**Angezeigter Textauszug**
★ ★ ★ ★ ★

Die Flaschen schon jetzt praktisch sortenrein zu vielleicht 97 Prozent wie in Deutschland per Pfand zurückzuholen, dafür gibt es viele Fürsprecher. Und eine wissenschaftliche Studie. Noch von Gewesslers Vorgängerin Elisabeth Köstinger (ÖVP) beauftragt. Jetzt wirkt es, als passe das Ergebnis der Studie nicht: Bisher hat sich die ÖVP-Führung nur wenig zu dem Thema geäußert. Heftigster öffentlicher Kritiker der Pfandeinführung ist dafür ÖVP-Mann Karl-Heinz Kopf als Spitzenfunktionär der Wirtschaftskammer. Zu hohe Kosten, ist das häufigste Argument der Interessensvertretung. Eine zu große Bürde für kleine Händler das zweite.

★ ★ ★ ★ ★

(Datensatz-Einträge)
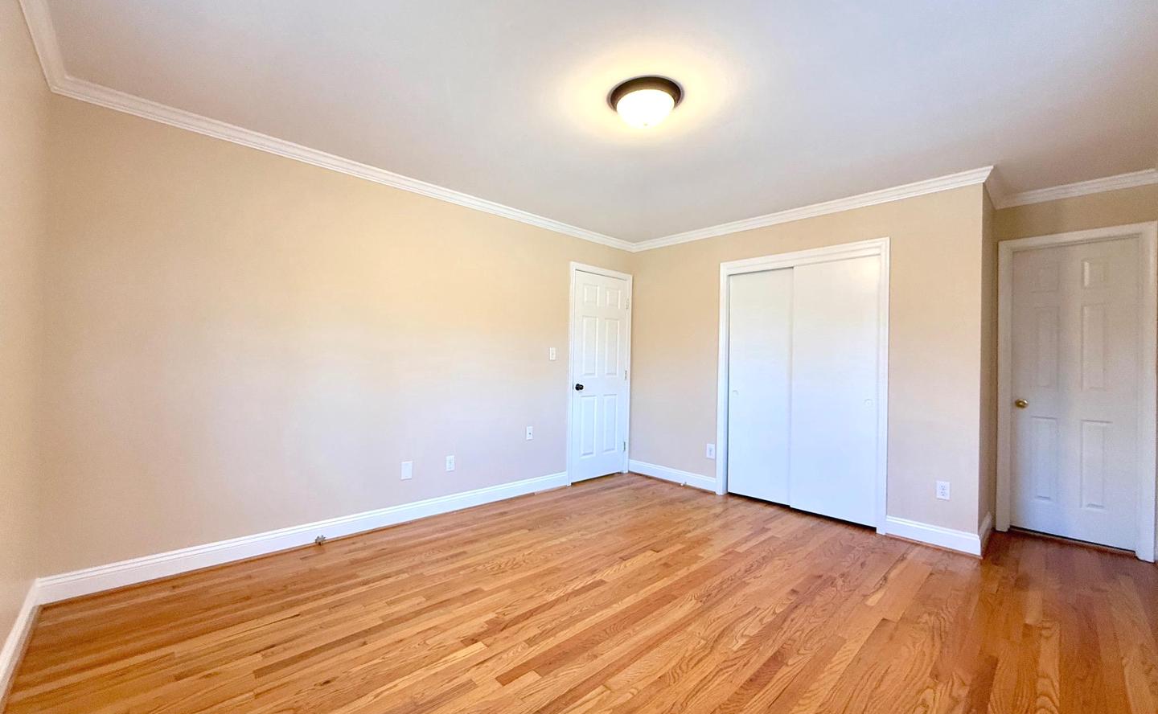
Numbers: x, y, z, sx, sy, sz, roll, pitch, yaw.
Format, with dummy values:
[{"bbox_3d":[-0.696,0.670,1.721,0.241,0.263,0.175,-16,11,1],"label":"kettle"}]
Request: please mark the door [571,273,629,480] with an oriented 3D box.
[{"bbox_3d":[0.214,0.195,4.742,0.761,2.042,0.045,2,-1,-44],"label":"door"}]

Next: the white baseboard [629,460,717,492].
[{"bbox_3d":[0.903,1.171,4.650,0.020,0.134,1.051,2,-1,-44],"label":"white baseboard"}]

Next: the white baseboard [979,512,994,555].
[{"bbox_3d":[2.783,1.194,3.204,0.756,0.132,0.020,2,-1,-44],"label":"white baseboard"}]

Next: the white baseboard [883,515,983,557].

★ ★ ★ ★ ★

**Erforderliche Aktion**
Schreiben Sie den Textauszug zur Debatte um die Einführung eines Flaschenpfands im Anschluss an seinen letzten Satz weiter. Die Zeilen sind eigenständiges Material und gehören nicht zum Textauszug.

**Ergebnis**
Einer, der ganz neue Aspekte in die Debatte einbringt, ist der Klagenfurter Christian Abl. Er macht sich einerseits mit der von ihm gegründeten Österreichischen Pfandgesellschaft aufgrund internationaler Erfahrungen die Einführung eines Pfand-Systems auch hierzulande stark. Einen anderen Hut hat er ebenfalls auf: Er ist Geschäftsführer von Reclay Österreich, Tochter eines großen deutschen Entsorger-Konzerns.

Reclay will jetzt durch eine Kooperation mit Coca Cola vorführen, wie Pfandsysteme neu gedacht werden können - wenn nötig, sogar unabhängig vom Handel. Digital erfasst kann Rückgabe sogar ganz ohne Automaten funktionieren, sagt Abl. „In Zeiten bester Kameras, GPS und 5 G-Netzen wollen wir zeigen, dass ein kleiner Händler notfalls nur einen Sack und ein Mobiltelefon für die Rücknahme braucht.“ Das Argument, keine teuren Apparate aufstellen zu wollen, sieht Abl ins Leere laufen.

"Auch viele andere Varianten denkbar"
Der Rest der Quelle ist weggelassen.